İkinci yarıya Koç Ergin Ataman’ın Yiğitcan Saybir başlangıcı, Fenerbahçe Doğuş hücumları için cazibe merkezi yarattı. Fakat oyuncunun savunma doğrularını yerine getirmesi, Anadolu Efes’i ateşledi ve 12-0’lık seri yakalandı. Fark 12 sayıya kadar inmişken, Wanamaker’ın 3 sayılık uyandırış isabeti geldi. Bu sayı aynı zamanda, Sarı-Lacivertlilerin üçüncü çeyrekteki ilk skorlarıydı. Fenerbahçe Doğuş’un yaptığı 8 top kaybının da katkısıyla, tüm müsabaka boyunca, deplasman takımının maça ortak olabildiği tek zaman üçüncü periyottu. O da kısa sürdü ve son çeyreğin başlamasıyla maçın tüm hakimiyeti tekrar ev sahibi tarafa geçti.

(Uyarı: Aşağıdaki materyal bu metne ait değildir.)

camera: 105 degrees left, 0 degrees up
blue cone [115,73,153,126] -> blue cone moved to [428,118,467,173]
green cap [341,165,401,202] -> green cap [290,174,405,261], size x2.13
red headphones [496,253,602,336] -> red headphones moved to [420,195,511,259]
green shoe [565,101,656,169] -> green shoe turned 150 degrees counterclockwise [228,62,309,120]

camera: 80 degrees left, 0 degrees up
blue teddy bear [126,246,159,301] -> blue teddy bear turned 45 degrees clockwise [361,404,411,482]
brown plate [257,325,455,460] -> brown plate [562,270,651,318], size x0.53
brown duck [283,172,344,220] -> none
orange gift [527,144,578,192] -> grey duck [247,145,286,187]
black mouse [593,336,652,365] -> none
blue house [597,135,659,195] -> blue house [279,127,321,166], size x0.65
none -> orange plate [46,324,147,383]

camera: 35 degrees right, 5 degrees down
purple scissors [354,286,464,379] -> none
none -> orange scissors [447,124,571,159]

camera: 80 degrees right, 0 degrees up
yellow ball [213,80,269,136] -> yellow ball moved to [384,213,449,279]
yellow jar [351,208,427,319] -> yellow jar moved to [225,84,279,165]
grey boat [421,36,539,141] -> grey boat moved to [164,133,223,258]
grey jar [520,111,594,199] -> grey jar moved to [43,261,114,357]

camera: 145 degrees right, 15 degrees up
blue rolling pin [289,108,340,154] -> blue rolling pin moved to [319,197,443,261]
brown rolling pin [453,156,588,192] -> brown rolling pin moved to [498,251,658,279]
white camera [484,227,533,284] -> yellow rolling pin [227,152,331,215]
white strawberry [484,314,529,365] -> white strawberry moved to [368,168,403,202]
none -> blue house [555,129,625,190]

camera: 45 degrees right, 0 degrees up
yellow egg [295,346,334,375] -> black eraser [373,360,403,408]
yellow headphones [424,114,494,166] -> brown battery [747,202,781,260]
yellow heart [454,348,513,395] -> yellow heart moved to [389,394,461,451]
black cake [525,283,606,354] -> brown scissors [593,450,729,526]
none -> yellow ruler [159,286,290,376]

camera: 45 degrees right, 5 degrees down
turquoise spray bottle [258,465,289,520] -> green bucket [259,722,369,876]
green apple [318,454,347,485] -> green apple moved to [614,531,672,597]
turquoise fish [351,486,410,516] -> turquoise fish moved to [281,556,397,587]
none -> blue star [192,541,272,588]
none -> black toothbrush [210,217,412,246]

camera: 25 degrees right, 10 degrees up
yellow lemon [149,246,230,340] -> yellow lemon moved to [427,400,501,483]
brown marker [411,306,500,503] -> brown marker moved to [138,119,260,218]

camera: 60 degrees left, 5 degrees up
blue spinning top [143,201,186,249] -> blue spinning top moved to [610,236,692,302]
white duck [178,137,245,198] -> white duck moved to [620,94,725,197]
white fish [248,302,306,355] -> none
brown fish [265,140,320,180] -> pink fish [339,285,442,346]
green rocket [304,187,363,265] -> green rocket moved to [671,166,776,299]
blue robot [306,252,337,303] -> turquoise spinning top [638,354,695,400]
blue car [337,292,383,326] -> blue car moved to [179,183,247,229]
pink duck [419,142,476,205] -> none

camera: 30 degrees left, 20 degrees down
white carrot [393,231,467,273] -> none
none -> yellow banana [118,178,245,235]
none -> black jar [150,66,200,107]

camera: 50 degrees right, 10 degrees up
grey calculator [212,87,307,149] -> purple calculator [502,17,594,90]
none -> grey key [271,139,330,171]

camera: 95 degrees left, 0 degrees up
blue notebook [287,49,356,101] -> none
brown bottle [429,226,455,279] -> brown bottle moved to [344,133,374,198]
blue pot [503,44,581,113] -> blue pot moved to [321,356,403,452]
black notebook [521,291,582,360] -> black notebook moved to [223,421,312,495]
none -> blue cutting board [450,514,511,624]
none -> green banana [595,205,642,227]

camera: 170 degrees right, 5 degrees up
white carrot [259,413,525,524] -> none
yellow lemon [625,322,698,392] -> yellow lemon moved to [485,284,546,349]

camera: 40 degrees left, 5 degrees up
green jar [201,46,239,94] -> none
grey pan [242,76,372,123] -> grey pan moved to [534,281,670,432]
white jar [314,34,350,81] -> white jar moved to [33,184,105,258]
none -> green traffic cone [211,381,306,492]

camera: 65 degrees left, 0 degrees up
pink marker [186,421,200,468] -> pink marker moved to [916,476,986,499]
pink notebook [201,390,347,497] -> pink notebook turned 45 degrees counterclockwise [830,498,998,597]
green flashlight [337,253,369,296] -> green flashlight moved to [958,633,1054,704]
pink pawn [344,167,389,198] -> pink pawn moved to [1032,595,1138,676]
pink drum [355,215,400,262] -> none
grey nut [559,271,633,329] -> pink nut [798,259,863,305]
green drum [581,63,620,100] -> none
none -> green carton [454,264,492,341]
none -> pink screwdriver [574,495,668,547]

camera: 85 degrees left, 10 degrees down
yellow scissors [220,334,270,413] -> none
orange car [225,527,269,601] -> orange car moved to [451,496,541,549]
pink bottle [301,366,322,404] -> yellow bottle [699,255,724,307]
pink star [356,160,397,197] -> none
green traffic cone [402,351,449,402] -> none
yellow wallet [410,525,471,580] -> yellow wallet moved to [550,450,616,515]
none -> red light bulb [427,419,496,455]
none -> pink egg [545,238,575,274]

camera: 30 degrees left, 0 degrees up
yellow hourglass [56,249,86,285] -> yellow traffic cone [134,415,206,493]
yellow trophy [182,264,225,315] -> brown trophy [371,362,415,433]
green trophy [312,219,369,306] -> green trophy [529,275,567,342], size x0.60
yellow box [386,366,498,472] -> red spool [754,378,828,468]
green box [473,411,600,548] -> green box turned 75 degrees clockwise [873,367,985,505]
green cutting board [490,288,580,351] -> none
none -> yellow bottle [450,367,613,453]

Fenerbahçe Doğuş’u elit takımlar seviyesine çıkaran pas temposunun ve savunmadan yaratılan hücumların tekrar hatırlanması, 100-74’lük skorun ortaya çıkmasını sağladı. Öyle bir maç izledik ki, resmen ilk çeyrekte bitti. Geri döndük diye haykırmak istiyorduk ama bu biraz daha Terminatör filmlerindeki Arnold Schwarzenegger’ın tüm patlamalardan çıkıp eskisinden bile kuvvetli şekilde “Geri döndüm” demesine benzedi.